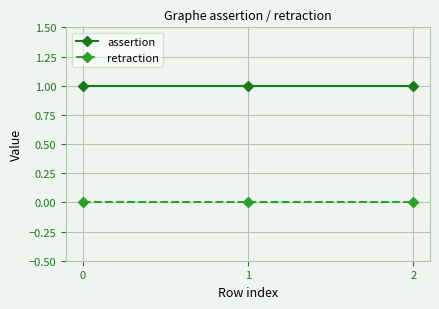

True or false: assertion has a value of 2 at 0.

False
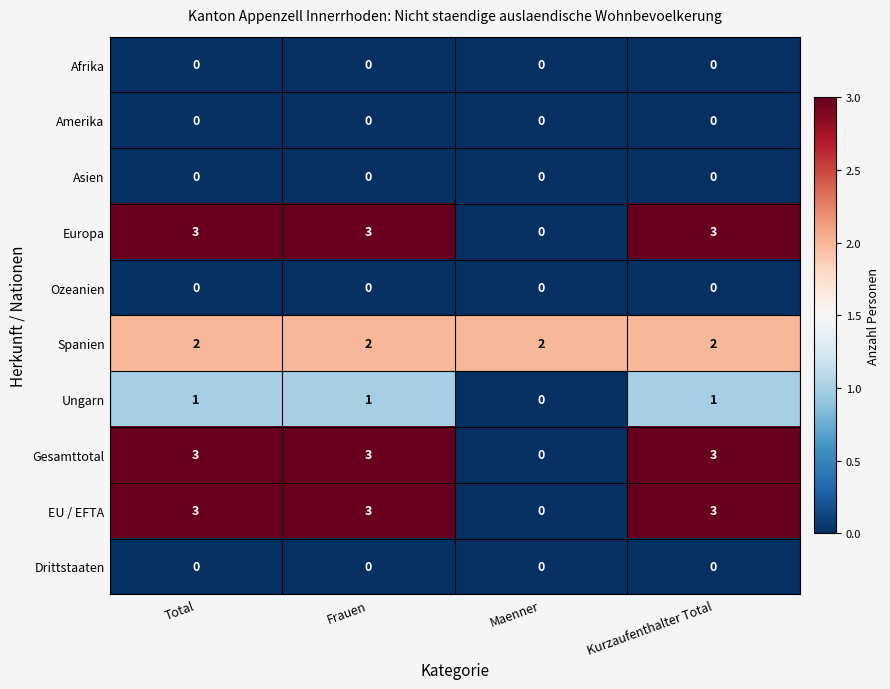

What is the difference between the maximum and minimum values in the EU / EFTA series?

3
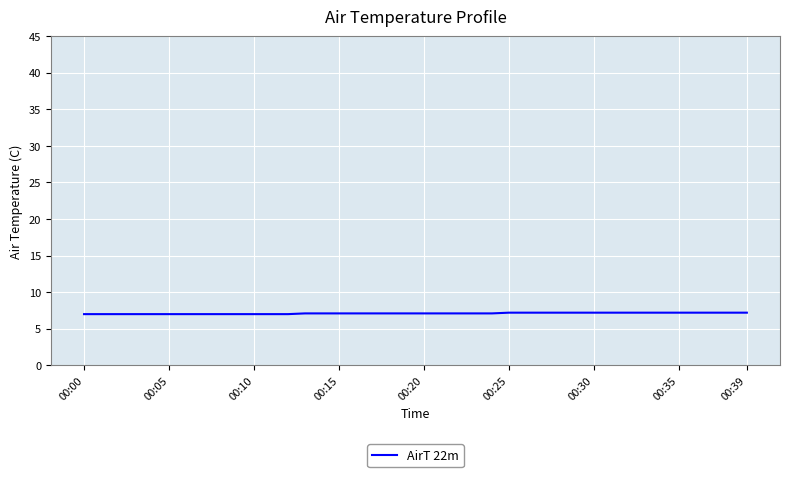

What is the smallest value displayed?

7.0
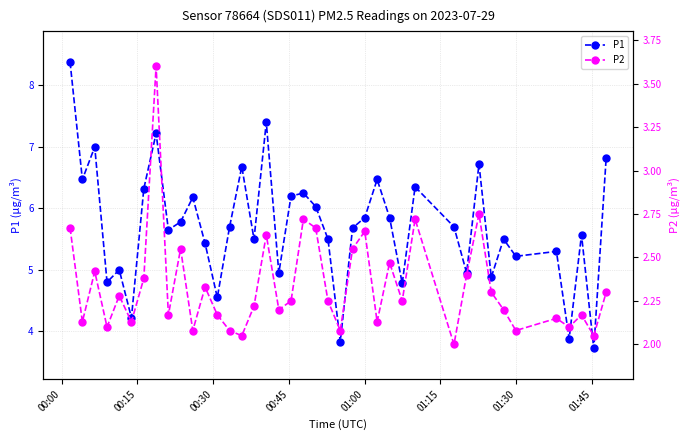

At how many categories does at least one series exceed 3?

40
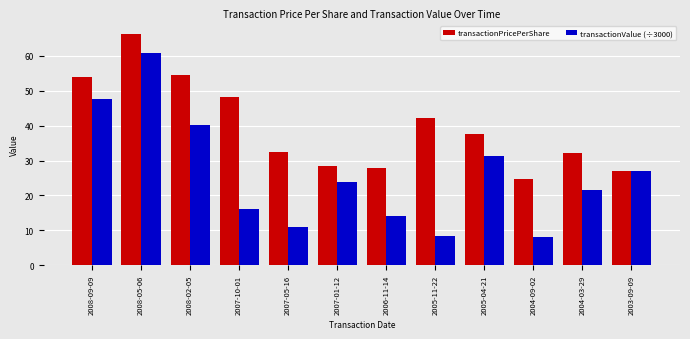

Between 2007-10-01 and 2007-01-12, which series saw the biggest shift?

transactionPricePerShare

- Task requirements: List every line of the listing above that contains the word "What". Case counts.

- Result:
What is the difference between the maximum and minimum values in the EU / EFTA series?
What is the smallest value displayed?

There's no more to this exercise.